プロ野球の東映(現北海道日本ハムファイターズ)、巨人、ロッテなどで強打の外野手として活躍した張本勲(はりもと・いさお)さんが9日、死去した。86歳だった。
在日韓国人2世、被爆を乗り越えプロ入り
広島市出身で、在日韓国人2世として育った。5歳のときに被爆した。地元の松本商高(現瀬戸内高)、大阪・浪華商高を経て、59年に東映に入団した。
76年から巨人、80年からはロッテでプレーした。プロ実働23年間で、歴代3位の2752試合に出場。通算で打率3割1分9厘、504本塁打、1676打点、319盗塁などの数字を残した。
「安打製造機」と呼ばれた打撃
通算3085安打は、現在のプロ野球最多記録(日米通算では、元オリックス、米マリナーズのイチロー=本名・鈴木一朗=が最多)。ヒットを量産する打撃スタイルで「安打製造機」とも言われた。

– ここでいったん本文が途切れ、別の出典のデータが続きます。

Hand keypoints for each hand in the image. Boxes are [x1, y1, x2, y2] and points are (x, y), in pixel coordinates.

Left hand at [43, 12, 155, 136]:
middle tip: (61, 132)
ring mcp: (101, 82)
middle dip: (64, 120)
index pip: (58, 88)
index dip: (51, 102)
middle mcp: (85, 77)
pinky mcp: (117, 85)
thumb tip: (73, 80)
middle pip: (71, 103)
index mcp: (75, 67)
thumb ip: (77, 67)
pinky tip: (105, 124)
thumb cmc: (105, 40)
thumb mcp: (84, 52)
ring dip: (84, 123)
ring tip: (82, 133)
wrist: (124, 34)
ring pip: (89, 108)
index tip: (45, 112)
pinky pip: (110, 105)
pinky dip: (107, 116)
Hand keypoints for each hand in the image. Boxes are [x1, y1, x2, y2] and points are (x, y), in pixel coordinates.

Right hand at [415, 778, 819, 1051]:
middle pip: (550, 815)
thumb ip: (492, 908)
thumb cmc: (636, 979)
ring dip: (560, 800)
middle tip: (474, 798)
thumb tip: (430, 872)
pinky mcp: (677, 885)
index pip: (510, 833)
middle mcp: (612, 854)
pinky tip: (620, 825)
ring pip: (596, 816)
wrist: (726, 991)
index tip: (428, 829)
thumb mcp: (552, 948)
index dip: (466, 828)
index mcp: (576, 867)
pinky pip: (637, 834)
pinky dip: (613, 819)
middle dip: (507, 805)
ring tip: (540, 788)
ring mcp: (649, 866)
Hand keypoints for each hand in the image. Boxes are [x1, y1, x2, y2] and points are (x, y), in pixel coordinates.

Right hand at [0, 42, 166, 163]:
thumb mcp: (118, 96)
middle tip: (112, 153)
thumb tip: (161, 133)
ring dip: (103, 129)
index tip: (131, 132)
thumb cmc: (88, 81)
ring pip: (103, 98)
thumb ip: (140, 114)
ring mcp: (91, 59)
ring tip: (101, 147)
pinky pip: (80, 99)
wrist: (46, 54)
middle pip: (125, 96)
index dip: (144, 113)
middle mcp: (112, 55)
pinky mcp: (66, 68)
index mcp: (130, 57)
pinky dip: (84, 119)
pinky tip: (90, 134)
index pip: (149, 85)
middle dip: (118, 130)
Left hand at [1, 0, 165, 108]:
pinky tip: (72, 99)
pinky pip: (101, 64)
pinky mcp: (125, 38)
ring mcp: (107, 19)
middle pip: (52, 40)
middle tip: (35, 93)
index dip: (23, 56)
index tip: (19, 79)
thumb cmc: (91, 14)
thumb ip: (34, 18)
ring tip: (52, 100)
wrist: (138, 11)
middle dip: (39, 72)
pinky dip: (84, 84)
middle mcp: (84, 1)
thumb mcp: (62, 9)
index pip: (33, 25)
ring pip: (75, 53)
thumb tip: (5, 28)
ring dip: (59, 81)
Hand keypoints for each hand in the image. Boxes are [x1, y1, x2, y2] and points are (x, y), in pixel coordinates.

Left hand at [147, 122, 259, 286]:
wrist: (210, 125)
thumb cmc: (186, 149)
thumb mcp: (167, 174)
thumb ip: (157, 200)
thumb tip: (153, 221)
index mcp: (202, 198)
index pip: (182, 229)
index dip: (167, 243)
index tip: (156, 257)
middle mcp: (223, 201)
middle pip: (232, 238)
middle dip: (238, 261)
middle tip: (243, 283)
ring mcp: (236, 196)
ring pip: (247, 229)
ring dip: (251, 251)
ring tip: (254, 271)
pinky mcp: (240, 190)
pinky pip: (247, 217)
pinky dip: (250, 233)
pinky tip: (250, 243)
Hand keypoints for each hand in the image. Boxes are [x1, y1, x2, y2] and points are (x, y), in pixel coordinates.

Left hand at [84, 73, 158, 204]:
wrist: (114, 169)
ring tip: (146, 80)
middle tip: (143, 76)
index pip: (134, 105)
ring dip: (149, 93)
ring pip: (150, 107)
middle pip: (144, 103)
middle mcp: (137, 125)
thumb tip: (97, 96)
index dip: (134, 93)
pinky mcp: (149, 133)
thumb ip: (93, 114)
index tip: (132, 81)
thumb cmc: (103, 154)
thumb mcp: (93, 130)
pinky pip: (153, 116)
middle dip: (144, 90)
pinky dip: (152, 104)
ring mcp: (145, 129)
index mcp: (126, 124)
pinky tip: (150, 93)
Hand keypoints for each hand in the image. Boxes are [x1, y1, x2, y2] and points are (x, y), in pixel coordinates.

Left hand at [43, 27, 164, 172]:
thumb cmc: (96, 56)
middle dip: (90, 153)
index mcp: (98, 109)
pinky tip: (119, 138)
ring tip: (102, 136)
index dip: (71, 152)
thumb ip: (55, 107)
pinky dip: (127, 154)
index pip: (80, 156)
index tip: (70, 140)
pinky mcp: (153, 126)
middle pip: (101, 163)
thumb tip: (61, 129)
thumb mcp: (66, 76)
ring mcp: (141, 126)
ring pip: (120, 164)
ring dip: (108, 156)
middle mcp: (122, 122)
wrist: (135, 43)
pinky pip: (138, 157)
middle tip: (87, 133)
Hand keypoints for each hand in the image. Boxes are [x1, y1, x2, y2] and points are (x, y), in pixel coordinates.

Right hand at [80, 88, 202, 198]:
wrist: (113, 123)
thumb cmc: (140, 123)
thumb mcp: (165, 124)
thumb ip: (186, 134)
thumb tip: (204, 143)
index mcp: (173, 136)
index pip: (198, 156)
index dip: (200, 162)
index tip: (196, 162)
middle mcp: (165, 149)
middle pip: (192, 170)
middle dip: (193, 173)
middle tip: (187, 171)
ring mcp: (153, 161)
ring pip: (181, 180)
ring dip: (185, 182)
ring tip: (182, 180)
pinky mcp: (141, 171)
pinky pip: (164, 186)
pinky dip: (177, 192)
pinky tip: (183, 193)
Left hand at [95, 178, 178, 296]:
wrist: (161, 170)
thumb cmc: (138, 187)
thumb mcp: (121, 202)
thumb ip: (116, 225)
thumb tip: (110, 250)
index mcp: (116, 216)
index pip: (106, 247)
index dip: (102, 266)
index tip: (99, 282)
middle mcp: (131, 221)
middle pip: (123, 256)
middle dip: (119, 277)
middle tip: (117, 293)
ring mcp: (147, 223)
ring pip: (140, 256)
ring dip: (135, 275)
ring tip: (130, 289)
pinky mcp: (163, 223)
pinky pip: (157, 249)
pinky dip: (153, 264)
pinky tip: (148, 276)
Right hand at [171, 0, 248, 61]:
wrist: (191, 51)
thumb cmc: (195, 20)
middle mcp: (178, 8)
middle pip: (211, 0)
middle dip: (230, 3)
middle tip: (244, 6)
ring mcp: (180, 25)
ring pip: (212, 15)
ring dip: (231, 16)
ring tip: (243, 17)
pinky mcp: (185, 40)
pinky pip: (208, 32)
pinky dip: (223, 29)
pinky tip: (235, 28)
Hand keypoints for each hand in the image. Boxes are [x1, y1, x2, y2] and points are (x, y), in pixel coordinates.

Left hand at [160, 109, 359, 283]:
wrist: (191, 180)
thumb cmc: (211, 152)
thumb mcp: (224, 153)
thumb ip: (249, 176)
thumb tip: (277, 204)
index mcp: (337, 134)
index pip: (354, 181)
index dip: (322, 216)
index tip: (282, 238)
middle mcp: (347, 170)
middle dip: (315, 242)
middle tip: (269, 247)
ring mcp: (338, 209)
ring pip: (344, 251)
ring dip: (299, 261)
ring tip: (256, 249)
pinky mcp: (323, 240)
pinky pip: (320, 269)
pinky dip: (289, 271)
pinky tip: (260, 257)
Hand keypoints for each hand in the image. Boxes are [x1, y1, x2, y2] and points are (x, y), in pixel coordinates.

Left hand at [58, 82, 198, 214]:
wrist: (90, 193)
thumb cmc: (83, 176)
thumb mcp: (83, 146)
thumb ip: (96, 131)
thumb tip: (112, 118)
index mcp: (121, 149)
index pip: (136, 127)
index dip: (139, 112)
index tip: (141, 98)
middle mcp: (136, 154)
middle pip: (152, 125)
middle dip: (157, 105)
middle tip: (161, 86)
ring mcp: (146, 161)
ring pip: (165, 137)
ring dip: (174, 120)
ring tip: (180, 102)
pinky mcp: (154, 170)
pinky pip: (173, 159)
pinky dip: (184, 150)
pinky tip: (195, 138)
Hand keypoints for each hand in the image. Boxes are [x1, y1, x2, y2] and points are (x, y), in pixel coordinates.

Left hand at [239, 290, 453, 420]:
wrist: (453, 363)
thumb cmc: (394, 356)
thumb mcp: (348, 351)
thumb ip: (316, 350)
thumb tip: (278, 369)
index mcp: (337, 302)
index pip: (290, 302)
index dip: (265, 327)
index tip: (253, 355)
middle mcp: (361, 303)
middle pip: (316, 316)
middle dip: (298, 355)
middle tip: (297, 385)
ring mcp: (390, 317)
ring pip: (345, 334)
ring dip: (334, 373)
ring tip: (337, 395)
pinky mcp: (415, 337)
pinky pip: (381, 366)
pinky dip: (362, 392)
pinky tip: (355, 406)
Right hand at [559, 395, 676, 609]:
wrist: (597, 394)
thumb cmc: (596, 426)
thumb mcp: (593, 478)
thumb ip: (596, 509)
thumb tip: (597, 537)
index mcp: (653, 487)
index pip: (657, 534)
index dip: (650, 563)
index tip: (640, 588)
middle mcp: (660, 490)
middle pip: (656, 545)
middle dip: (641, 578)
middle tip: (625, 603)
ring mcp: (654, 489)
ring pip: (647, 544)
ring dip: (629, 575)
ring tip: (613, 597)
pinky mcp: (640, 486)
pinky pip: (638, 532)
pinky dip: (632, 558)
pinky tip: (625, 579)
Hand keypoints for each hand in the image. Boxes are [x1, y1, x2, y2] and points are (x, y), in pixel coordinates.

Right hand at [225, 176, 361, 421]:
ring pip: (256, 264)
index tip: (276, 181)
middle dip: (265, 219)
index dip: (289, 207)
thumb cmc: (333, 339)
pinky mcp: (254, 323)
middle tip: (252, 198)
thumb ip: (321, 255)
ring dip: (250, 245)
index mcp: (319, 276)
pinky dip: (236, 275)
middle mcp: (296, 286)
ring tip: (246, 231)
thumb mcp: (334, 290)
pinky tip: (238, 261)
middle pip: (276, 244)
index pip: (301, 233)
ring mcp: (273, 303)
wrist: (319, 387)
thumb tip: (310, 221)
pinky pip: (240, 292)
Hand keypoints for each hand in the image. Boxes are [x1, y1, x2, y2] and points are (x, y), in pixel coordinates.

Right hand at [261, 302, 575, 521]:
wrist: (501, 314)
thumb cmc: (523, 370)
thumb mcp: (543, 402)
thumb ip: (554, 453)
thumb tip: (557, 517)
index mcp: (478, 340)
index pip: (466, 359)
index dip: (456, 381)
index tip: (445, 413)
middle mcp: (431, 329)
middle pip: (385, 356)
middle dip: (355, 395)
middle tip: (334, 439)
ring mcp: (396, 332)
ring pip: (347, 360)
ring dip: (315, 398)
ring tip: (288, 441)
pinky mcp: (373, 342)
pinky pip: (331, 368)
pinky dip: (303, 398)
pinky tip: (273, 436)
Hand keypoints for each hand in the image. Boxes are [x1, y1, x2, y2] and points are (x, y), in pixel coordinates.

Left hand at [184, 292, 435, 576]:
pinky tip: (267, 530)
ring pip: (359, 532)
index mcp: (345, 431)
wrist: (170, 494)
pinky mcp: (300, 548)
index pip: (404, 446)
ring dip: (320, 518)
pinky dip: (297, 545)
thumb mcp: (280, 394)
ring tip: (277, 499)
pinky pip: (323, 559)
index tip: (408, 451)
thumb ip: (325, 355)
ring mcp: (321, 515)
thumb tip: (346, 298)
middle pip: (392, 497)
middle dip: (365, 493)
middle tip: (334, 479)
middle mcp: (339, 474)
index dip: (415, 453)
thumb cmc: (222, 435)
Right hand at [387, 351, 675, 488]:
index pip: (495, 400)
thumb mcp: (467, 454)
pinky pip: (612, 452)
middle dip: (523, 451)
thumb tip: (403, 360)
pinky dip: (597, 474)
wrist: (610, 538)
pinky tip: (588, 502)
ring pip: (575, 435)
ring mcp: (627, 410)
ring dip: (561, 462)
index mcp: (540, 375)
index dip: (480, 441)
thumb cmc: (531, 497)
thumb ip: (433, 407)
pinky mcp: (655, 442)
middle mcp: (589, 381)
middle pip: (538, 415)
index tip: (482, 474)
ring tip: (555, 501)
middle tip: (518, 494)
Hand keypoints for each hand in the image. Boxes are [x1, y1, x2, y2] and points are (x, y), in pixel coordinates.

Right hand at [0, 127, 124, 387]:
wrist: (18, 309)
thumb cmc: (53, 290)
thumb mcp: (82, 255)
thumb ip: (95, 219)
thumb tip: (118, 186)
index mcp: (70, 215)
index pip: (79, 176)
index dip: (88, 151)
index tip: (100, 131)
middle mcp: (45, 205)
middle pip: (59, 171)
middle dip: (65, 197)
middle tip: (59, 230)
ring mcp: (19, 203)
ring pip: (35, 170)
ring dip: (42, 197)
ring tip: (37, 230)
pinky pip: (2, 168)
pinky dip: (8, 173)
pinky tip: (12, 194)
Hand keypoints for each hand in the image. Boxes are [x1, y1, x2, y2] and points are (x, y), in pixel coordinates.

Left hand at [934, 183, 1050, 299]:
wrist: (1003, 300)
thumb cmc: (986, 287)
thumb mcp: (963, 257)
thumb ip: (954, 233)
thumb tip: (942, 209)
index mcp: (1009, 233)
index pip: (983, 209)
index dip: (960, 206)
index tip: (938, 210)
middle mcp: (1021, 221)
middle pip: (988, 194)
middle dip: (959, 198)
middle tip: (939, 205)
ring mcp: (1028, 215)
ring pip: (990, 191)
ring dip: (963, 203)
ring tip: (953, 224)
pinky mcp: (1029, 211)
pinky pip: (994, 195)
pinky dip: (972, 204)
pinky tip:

入団1年目から頭角を現し、パ・リーグの新人王に。少年時代にやけどした影響で右手が不自由だったが、打撃コーチだった松木謙治郎氏との出会いで中距離打者として開眼、打撃センスを磨いた。
解説者としても活躍、殿堂入りも
首位打者を7回獲得し、62年にはパの最優秀選手(MVP)に選ばれた。ベストナインには16度選出された。
81年のシーズンを最後に現役を退き、その後はテレビなどでプロ野球解説者として活躍、歯切れのいい話し方でお茶の間の人気者になった。90年、野球殿堂入りを果たした。